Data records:
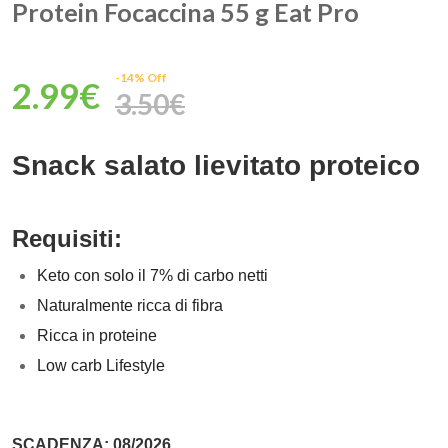
Protein Focaccina 55 g Eat Pro
-14% Off
2.99€
3.50€
Snack salato lievitato proteico
Requisiti:
Keto con solo il 7% di carbo netti
Naturalmente ricca di fibra
Ricca in proteine
Low carb Lifestyle
SCADENZA: 08/2026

• **Task**
Retype all the data exactly, please, without pictures.

• **Solved exercise**
Protein Focaccina 55 g Eat Pro
-14% Off
2.99€
3.50€
Snack salato lievitato proteico
Requisiti:
Keto con solo il 7% di carbo netti
Naturalmente ricca di fibra
Ricca in proteine
Low carb Lifestyle
SCADENZA: 08/2026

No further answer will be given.